= Cardiovascular centre =

Brain region controlling cardiovascular functions

The cardiovascular centre is a part of the human brain which regulates heart rate through the nervous and endocrine systems. It is considered one of the vital centres of the medulla oblongata.

==Structure==
The cardiovascular centre, or cardiovascular center, is part of the medulla oblongata of the brainstem. Normally, the heart beats without nervous control. In some situations, such as exercise, and major trauma, the cardiovascular centre is responsible for altering heart rate. It also mediates respiratory sinus arrhythmia.

==Function==
The cardiovascular centre responds to a variety of types of sensory information, such as:

- change of blood pH, detected by central chemoreceptors.
- change of blood pH, detected by peripheral chemoreceptors in the aortic bodies and in the carotid bodies.
- change of blood pressure, detected by arterial baroreceptors in the aortic arch and the carotid sinuses.
- various other inputs from the hypothalamus, thalamus, and cerebral cortex.

The cardiovascular centre affects changes to the heart rate by sending a nerve impulse to the cardiac pacemaker via two sets of nerves:

- sympathetic fibres, part of the autonomic nervous system, to make heart rate faster.
- the vagus nerve, part of the parasympathetic branch of the autonomic nervous system, to lower heart rate.

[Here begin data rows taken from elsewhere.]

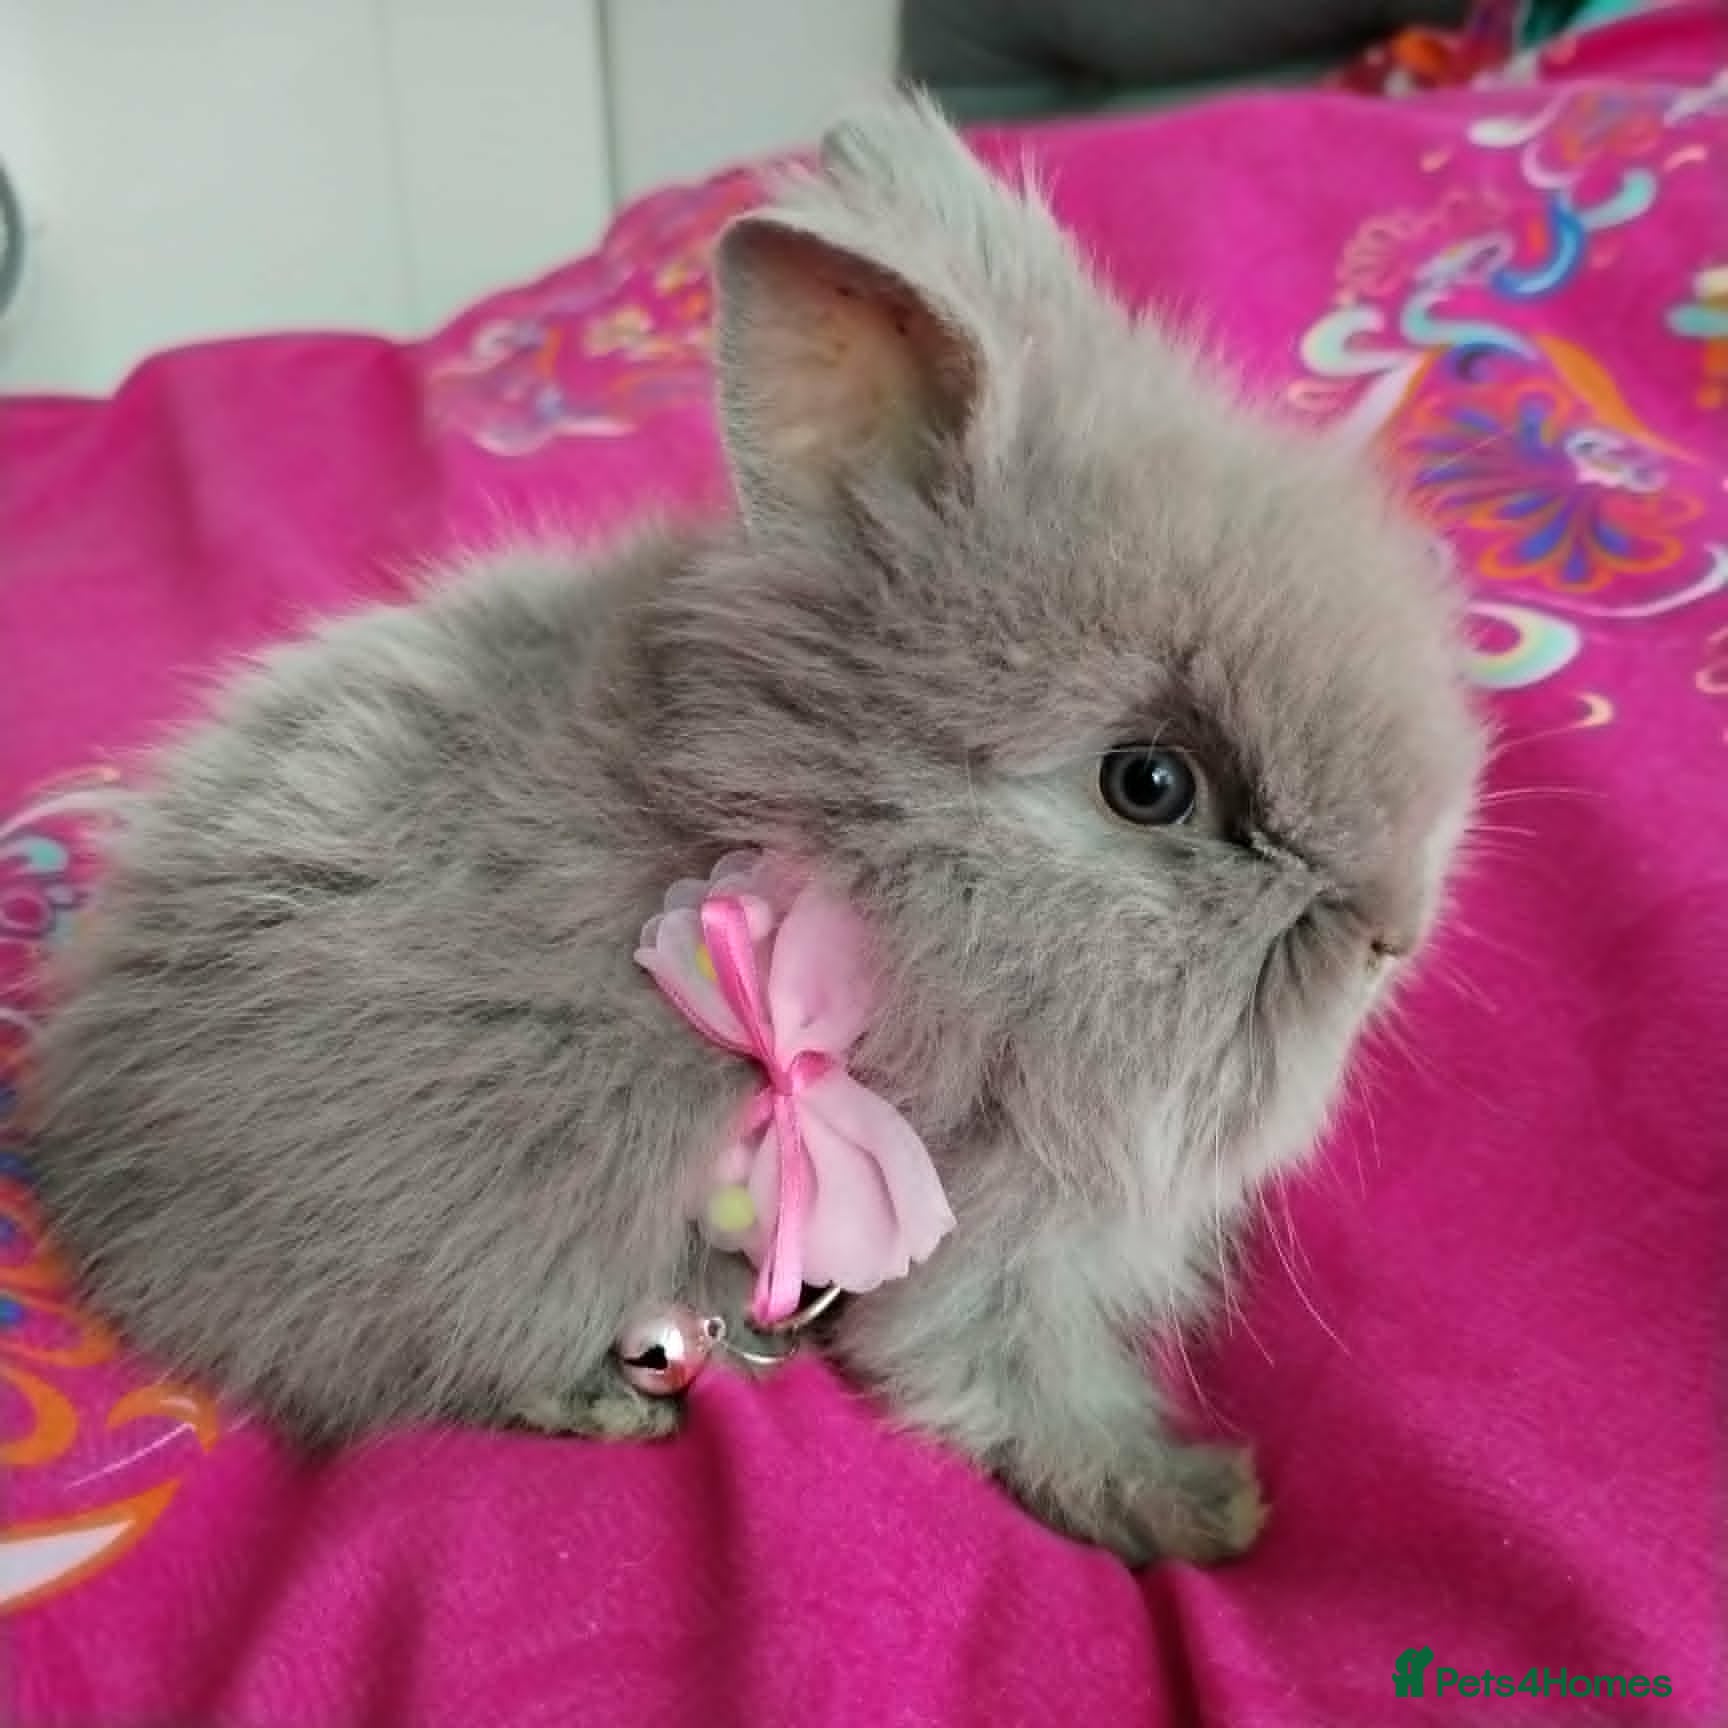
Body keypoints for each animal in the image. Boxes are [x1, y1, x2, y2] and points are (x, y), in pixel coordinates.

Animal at [29, 94, 1483, 1566]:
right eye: (1150, 784)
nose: (1396, 931)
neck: (854, 847)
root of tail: (89, 1154)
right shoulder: (983, 1247)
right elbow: (1019, 1387)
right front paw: (1194, 1505)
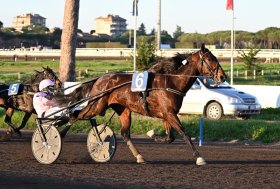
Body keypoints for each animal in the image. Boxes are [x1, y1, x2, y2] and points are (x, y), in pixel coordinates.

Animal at [55, 44, 226, 165]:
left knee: (125, 133)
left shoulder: (167, 115)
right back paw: (59, 134)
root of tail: (100, 79)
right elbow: (184, 134)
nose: (223, 76)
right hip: (96, 105)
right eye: (210, 59)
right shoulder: (170, 114)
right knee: (75, 115)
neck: (171, 82)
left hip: (123, 110)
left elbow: (170, 138)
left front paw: (153, 135)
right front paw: (199, 157)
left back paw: (139, 156)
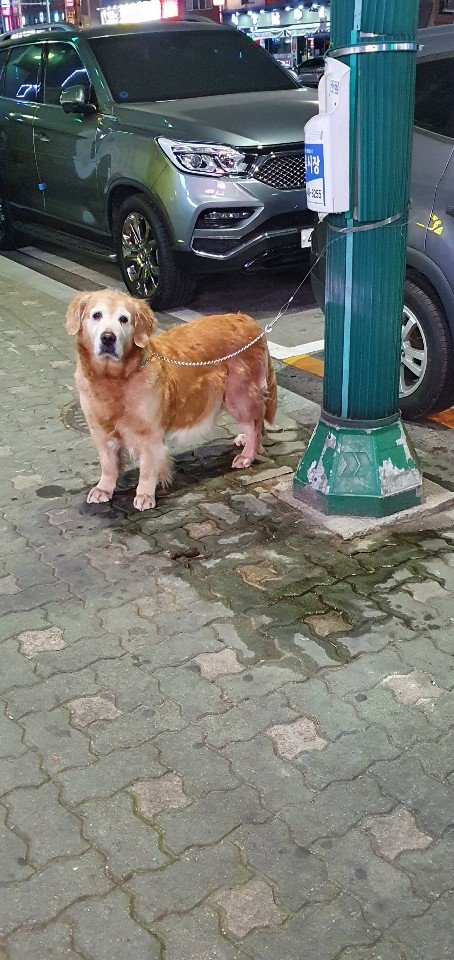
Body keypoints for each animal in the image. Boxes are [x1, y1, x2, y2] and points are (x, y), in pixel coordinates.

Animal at [64, 288, 276, 510]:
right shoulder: (101, 431)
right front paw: (104, 489)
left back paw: (247, 455)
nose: (108, 338)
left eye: (124, 319)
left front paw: (145, 495)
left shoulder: (149, 434)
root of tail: (250, 321)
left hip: (238, 395)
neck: (113, 379)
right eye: (96, 315)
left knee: (254, 424)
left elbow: (147, 469)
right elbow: (108, 464)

The cardiovascular centre also increases the stroke volume of the heart (that is, the amount of blood it pumps). These two changes help to regulate the cardiac output, so that a sufficient amount of blood reaches tissues. This function is so significant to normal functioning of the circulatory system that the cardiovascular centre is considered a vital centre of the medulla oblongata.

Hormones like epinephrine and norepinephrine can affect the cardiovascular centre and cause it to increase the rate of impulses sent to the sinoatrial node, resulting in faster and stronger cardiac muscle contraction. This increases heart rate.

==Clinical significance==
Many anaesthetics depress the activity of the cardiovascular center. Phencyclidine may be a useful anaesthetic because it does not impact the cardiovascular center. This also contrasts phencyclidine from many other recreational drugs.